▶ [本文]
══════════
図1はリアアクスルの平面図で、11は、後部の車輪14,14間に左右(幅)方向に配置されたアクスルビームで、このアクスルビーム11は、車体10に前後方向のボス軸11a,11aを介して両端側が上下方向に揺動自在となるように支持され、これら両端部でサスペンション装置(図示せず)により弾性支持されている。そしてアクスルビーム11には左右方向に伸びる縦板11Pが設けられている。このアクスルビーム11の左右両端部に、上下方向のキングピン12,12を介してステアリングナックル13,13がそれぞれ左右方向に回動自在に支持され、これらステアリングナックル13,13に車輪14,14がそれぞれ回転自在に支持されている。またこれらステアリングナックル13,13内には、たとえば制動ブレーキ(図示せず)が内装される。
【0019】
アクスルビーム11の縦板11Pの後面で中央部には、ステアリングハンドル(図示せず)の操作により出力ロッド15R,15Lが相対方向に出退駆動されるダブルロッド形のステアシリンダ15が取り付けられている。このステアシリンダ15には、図示しないが、たとえばステアリングハンドルの回転方向、回転量に応じてオービットロール装置から吐出、吸引される圧油量で出退駆動されるパワーシリンダが使用される。
【0020】
左右のステアリングナックル13,13に、それぞれ受動アーム13Aが後方に突設され、この受動アーム13A,13Aと出力ロッド15R,15Lとの間に、上下方向の連結ピン17,18を介してナックルアーム16,16が回動自在に連結されている。そして、連結ピン17,18の少なくとも一方に、連結の自由度を向上させる球面ブッシュ19が装着され、これら球面ブッシュ19によりステアシリンダ15とステアリングナックル13との取付誤差を許容している。
【0021】
したがって、ステアリングハンドルの操作により、ステアシリンダ15の出力ロッド15R,15Lが出退されると、ナックルアーム16,16を介してステアリングナックル13,13がキングピン12,12を中心に左右方向に回動され、車輪14が転舵される。
【0022】
設定時に、ステアリングハンドルが直進状態で、車体10の前後方向軸CLに対して、左右の車輪14,14が設定トー角θとなるように設定されるが、製造組立時の誤差により、実際の車輪14,14の(計測)設定トー角が設定トー角θからずれることがあるため、本発明に係るトー角調整機構が設けられている。
【0023】
(トー角調整機構の例1)
このトー角調整機構は、アクスルビーム11の縦板11Pとステアシリンダ15との間に介在されて、厚みの異なるものと交換することにより、アクスルビーム11に対してステアシリンダ15を前後方向に変位可能なシム(トー角調整部材)31により構成される。
══════════
[データソースからの項目]

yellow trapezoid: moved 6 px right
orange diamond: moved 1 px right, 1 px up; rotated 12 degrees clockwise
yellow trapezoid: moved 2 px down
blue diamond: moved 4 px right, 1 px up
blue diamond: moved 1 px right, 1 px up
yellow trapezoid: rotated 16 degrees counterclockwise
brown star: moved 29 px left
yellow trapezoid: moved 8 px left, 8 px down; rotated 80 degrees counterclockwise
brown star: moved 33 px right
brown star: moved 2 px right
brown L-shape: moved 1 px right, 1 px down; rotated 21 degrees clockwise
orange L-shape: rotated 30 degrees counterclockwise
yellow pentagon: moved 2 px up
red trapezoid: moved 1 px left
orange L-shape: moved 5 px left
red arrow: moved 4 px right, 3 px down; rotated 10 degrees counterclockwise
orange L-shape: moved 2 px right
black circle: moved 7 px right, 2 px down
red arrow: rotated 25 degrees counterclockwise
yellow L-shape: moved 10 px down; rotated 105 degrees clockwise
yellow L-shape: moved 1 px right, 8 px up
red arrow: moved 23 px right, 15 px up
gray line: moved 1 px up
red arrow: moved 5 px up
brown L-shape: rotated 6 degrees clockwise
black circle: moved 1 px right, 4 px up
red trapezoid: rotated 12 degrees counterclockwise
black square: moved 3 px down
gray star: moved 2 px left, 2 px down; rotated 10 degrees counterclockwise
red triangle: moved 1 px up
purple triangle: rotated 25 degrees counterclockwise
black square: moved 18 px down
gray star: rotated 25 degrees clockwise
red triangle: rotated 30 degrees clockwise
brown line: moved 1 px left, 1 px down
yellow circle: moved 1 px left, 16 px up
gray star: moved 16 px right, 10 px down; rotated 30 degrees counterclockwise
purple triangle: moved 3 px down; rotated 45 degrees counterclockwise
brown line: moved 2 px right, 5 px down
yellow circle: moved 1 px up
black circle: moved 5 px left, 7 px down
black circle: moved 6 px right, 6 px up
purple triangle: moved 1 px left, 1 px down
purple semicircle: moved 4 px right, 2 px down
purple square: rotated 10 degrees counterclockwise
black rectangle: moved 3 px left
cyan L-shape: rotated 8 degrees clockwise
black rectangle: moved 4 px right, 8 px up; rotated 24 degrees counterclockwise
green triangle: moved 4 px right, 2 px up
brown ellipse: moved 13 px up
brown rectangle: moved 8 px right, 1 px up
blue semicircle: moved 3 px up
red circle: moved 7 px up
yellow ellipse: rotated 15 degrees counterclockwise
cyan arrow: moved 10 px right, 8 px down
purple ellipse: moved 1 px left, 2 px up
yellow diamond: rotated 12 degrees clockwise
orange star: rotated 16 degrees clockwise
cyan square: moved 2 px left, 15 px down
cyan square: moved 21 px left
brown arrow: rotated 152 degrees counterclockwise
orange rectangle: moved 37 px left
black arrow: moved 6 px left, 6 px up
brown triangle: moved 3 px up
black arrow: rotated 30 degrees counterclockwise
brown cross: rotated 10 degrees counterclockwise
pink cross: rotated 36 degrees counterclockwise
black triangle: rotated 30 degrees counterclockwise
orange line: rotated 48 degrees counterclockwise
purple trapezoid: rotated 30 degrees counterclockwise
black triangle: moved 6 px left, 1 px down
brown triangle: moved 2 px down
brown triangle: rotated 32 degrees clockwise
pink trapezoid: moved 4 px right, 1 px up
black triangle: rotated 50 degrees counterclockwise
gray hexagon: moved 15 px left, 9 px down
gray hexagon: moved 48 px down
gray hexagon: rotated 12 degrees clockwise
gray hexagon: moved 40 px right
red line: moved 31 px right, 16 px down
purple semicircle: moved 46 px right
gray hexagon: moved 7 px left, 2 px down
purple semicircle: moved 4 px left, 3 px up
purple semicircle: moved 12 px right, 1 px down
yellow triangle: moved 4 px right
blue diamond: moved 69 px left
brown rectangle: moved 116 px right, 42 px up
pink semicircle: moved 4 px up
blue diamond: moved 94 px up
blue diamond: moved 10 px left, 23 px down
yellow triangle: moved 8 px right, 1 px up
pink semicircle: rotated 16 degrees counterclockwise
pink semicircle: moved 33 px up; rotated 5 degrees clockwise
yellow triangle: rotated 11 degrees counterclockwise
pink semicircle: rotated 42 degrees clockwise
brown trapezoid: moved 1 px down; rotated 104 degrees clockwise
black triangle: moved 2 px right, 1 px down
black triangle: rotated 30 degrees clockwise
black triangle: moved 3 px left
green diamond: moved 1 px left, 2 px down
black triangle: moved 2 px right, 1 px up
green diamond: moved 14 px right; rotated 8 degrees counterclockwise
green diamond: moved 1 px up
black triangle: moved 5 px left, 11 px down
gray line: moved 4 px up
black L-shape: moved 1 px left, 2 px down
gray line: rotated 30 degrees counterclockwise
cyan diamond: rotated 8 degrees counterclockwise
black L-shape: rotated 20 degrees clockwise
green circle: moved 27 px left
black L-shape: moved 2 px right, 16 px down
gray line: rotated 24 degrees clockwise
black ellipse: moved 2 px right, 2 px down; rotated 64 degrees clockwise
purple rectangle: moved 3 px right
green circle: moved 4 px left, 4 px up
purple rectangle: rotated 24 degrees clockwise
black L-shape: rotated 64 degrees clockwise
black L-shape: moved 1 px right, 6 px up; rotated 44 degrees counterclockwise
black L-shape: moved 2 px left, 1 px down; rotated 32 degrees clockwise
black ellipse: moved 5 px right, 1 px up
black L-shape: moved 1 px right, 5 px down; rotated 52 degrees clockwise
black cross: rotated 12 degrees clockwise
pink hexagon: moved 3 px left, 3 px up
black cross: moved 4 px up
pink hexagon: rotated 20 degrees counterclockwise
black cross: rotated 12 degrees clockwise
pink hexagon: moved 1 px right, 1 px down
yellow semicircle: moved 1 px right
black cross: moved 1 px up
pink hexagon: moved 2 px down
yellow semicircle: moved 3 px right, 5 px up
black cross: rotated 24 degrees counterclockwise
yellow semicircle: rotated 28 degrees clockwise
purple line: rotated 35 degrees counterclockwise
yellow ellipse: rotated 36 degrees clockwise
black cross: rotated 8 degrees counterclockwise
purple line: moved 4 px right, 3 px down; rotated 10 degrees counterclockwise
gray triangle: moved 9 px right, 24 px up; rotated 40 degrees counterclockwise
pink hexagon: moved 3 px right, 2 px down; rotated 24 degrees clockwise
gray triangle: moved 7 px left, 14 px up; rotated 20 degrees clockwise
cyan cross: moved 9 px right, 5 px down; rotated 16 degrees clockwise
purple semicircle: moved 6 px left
══════════
▶ [理解度チェック]
a: リアアクスルの文章では、ステアシリンダ15はどこに取り付けられているか。
b: リアアクスルの文章で「(図示せず)」と添えられている部品を、すべて挙げよ。
c: リアアクスルの文章を、最後の文の後から書き継げ。
資料はリアアクスルの文章とは別のものである。

▶ [解答例]
a: アクスルビーム11の縦板11Pの後面の中央部に取り付けられている。

b: サスペンション装置、制動ブレーキ、ステアリングハンドル

c:
【0024】
ステアシリンダ15は、図2〜図4に示すように、シリンダチューブ21の両端側に、油給排出用のポート25,25がそれぞれ形成されたロッドカバー22が取り付けられ、これらロッドカバー22,22に、出力ロッド15R,15Lの出退を案内するグランド23,23が設けられている。またこれらロッドカバー22の上部および下部にボス部26がそれぞれ突設されて左右方向の穴部26aが貫通され、これら左右のロッドカバー22でボス部26の穴部26aにわたってタイロッド24がそれぞれ貫通され、これらタイロッド24の両端ねじ部に装着されたロックナット24Nにより、左右のロッドカバー22が互いに締結されている。さらにロッドカバー22,22の前面(取付面)側に、固定用ねじ穴27,27が形成された上下一対の取付ブロック28,28がそれぞれ突設され、固定ボルト30がアクスルビーム11の縦板11Pに形成されたボルト穴29から挿入され、シム31を通過して取付ブロック28の固定用ねじ穴27に装着され、これによりステアシリンダ15がアクスルビーム11の縦板11Pに固定されている。
【0025】
(シムの例1)
トー角調整部材であるシム31は、縦板11Pと取付ブロック28との間に介装される上下一対の調整板部32と、これら上下の調整板部32を連結する連結板部33と、一方の調整板部32の外辺部から後方に90度で折り曲げられた位置決め板部(位置決め部)34からなり、上下の調整板部32には、固定ボルト30に外嵌される装着穴35がそれぞれ形成され、これら装着穴35は、内辺部に開口された切り欠き状の長穴に形成されている。また位置決め板部34は、ロッドカバー22のボス部26まで伸び、タイロッド24の両端ねじ部が嵌合可能なガイド穴34aが形成されている。このガイド穴34aをタイロッド24に嵌合して両端ねじ部に仮止ナット36を装着固定することで、シム31をステアシリンダ15に位置決め固定して、調整板部32を適正位置に保持することができる。
【0026】
なお、調整板部32が、縦板11Pとロッドカバー22の間に挿入され、固定ボルト30を締め付けてシム31が固定された後、仮止ナット36を取り外すが、仮止ナット36を装着したまま残しておくこともできる。
【0027】
また、この位置決め板部34は、ビスなどの係止具によりガイド穴34aを介して縦板11Pやアクスルビーム11の他の部位や、ステアシリンダ15の他の部位に位置決め固定するようにしてもよい。さらに位置決め板部34のガイド穴34aは、1つの辺に開口された切り欠き状の長穴であってもよい。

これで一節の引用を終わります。